Nothing but the pictures may be left out. Restate the rest of the entries word for word.

....................

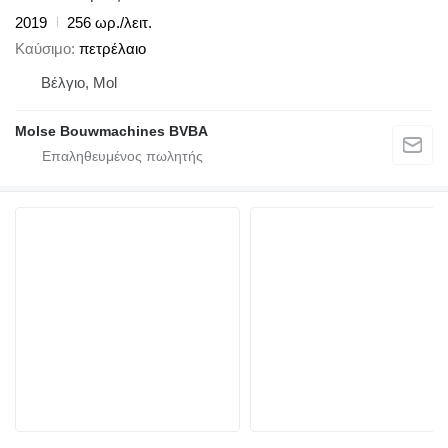
2019
256 ωρ./λειτ.
Καύσιμο
πετρέλαιο
Βέλγιο, Mol
Molse Bouwmachines BVBA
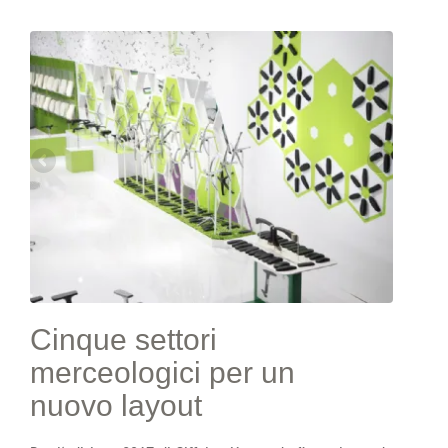
Cinque settori
merceologici per un
nuovo layout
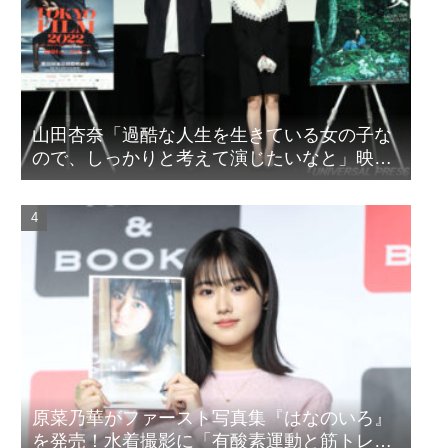
山田杏奈「過酷な人生を生きている女の子な
ので、しっかりと考えて演じたいなと」映画
『山女』東京国際映画祭Q&A
原菜乃華がファースト写真集『はなのいろ』
を発売！水着撮影に「有酸素運動と筋トレを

....................

== Solution for this problem ==
2019
256 ωρ./λειτ.
Καύσιμο
πετρέλαιο
Βέλγιο, Mol
Molse Bouwmachines BVBA
Cinque settori
merceologici per un
nuovo layout
山田杏奈「過酷な人生を生きている女の子な
ので、しっかりと考えて演じたいなと」映画
『山女』東京国際映画祭Q&A
原菜乃華がファースト写真集『はなのいろ』
を発売！水着撮影に「有酸素運動と筋トレを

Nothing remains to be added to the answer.